The First DCA wrote that “[i]t is well established that “mediation and settlement of family law disputes are highly favored in Florida law.” Griffith v. Griffith, 860 So. 2d 1069, 1073 (Fla. 1st DCA 2003). The Florida Probate Code has embraced this preference in section 733.815, Florida Statutes, which provides that “interested persons may agree among themselves to alter interests, shares, or amounts to which they are entitled in a written contract executed by them. The personal representative shall abide by the terms of the contract . . . .” (Emphasis added.) While much of the decisional law we cite on mediated settlement agreements arise from family law cases, we consider the rules expressed in those opinions to be applicable to a mediated settlement agreement arising in probate proceedings. Thus, as a general rule, “[t]he standard for disregarding a settlement agreement between parties is high” and “‘the fact that one party to the agreement apparently made a bad bargain is not a sufficient ground, by itself, to vacate or modify a settlement agreement.'” Griffith, 860 So. 2d at 1073 (quoting Casto v. Casto, 508 So. 2d 330, 334 (Fla. 1987)). Put succinctly, “[t]he inquiry on a motion to set aside an agreement reached through mediation is limited to whether there was a fraud, misrepresentation in discovery, or coercion.” Crupi v. Crupi, 784 So. 2d 611, 612 (Fla. 5th DCA 2001). See also Griffith, 860 So. 2d at 1072. Furthermore, it has been acknowledged that entering into a settlement agreement may be emotionally stressful, but “emotion is not grounds to set aside an otherwise duly-executed property settlement agreement.” Hahn v. Hahn, 465 So. 2d 1352, 1354 (Fla. 5th DCA 1985). See also O’Connor v. O’Connor, 435 So. 2d 344, 345 (Fla. 1st DCA 1983) (holding a property settlement agreement made “in good faith and free from fraud, deceit, duress, coercion or overreaching should be upheld by the court.”); Bailey v.

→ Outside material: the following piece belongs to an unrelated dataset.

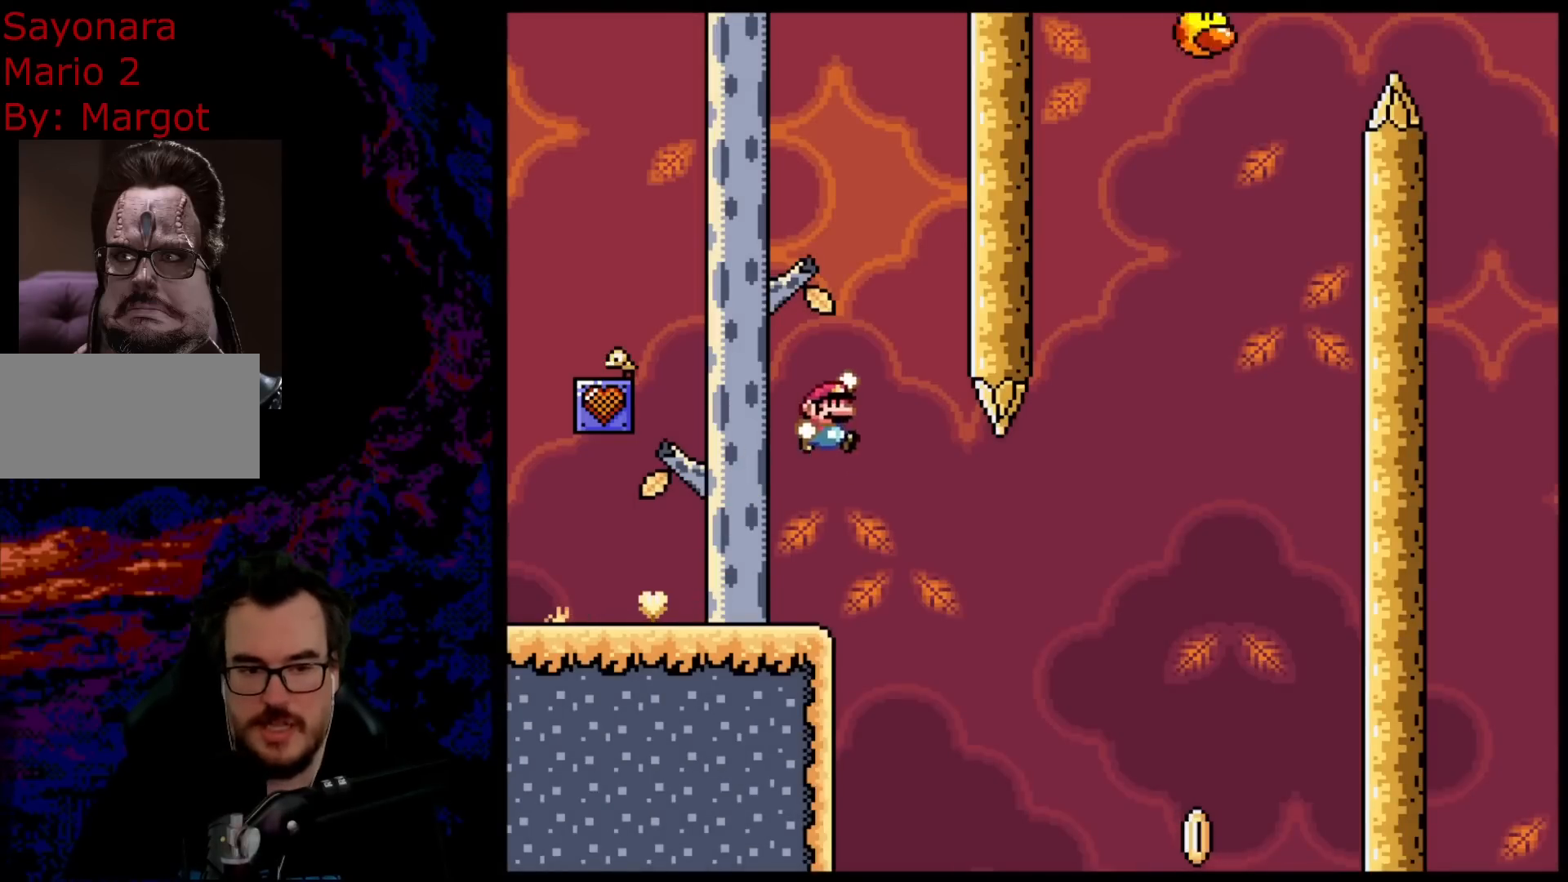
{"buttons": ["B", "Y", "DPAD_RIGHT"], "events": [[33, "B", "down"]]}
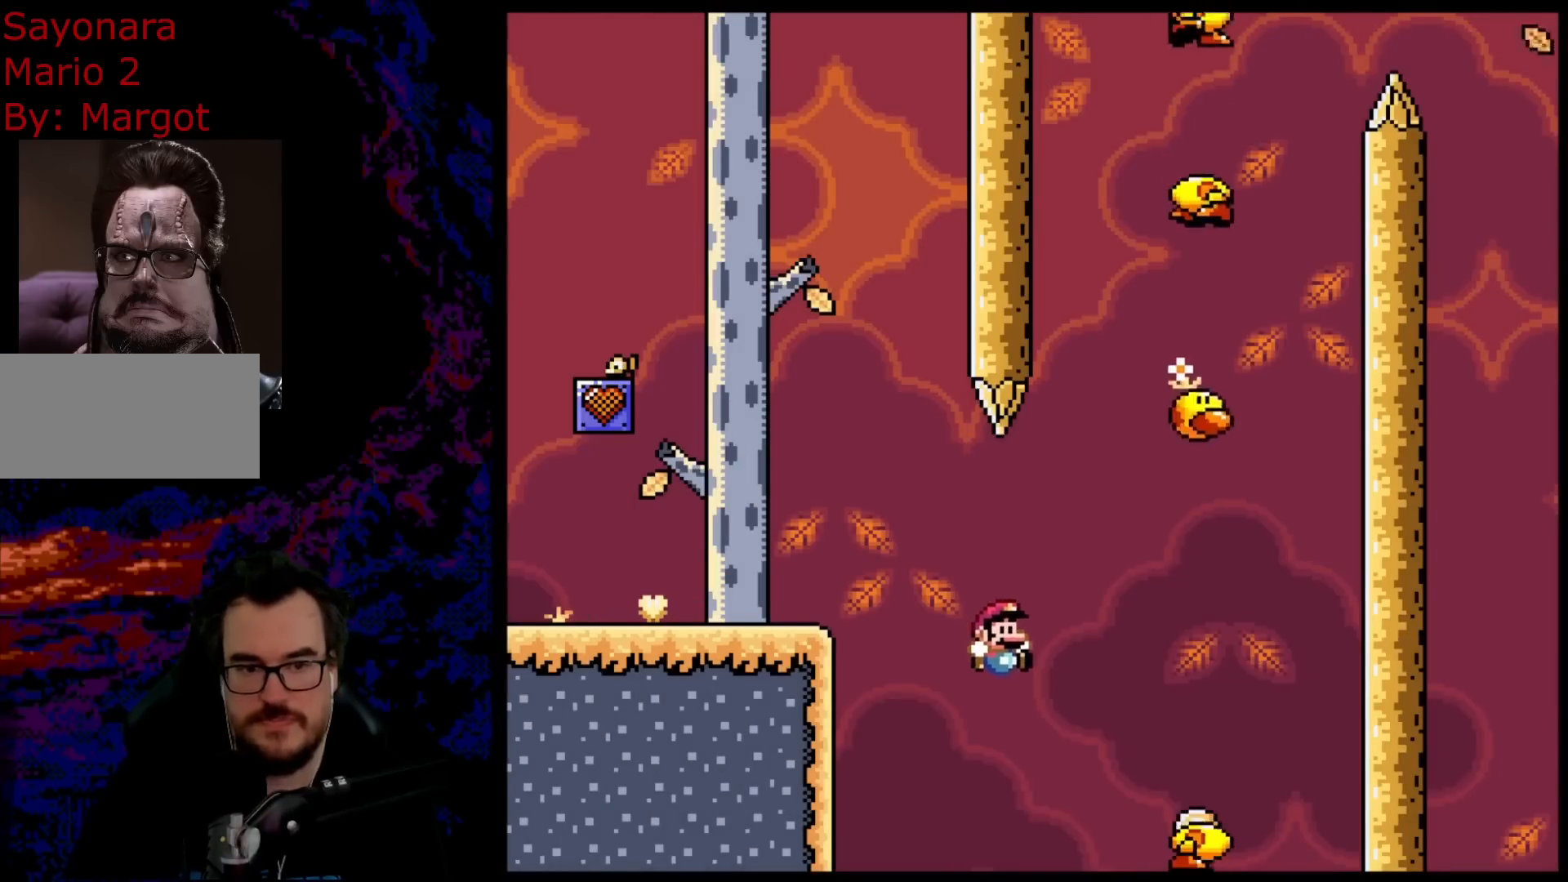
{"buttons": ["B", "Y", "DPAD_LEFT"], "events": [[400, "DPAD_DOWN", "down"], [400, "DPAD_LEFT", "down"], [400, "DPAD_RIGHT", "up"], [417, "DPAD_DOWN", "up"]]}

Bailey, 300 So. 2d 294, 295 (Fla. 4th DCA 1974). In other words, where “the evidence establishes nothing more than that, upon reflection, [the party to the agreement] felt the terms of the agreement were not in her best interest[,] ‘[b]uyer’s remorse’ is not a sufficient basis for overturning a settlement agreement freely and voluntarily entered into.” Tanner v. Tanner, 975 So. 2d 1190, 1191 (Fla. 1st DCA 2008) (citing, generally, Casto).
In the Pierce case, the First DCA found that Linda had reviewed and corrected several drafts of the settlement agreement, was actively involved in negotiating the terms and provisions, and that she read and signed it; accordingly, absent evidence of fraud, misrepresentation, coercion or overreaching by Tamra, the mediated settlement agreement should not be set aside.
So the answer to the question “when can a mediated settlement agreement be set aside” is rare and only when there is evidence of fraud, misrepresentation, coercion, or overreaching.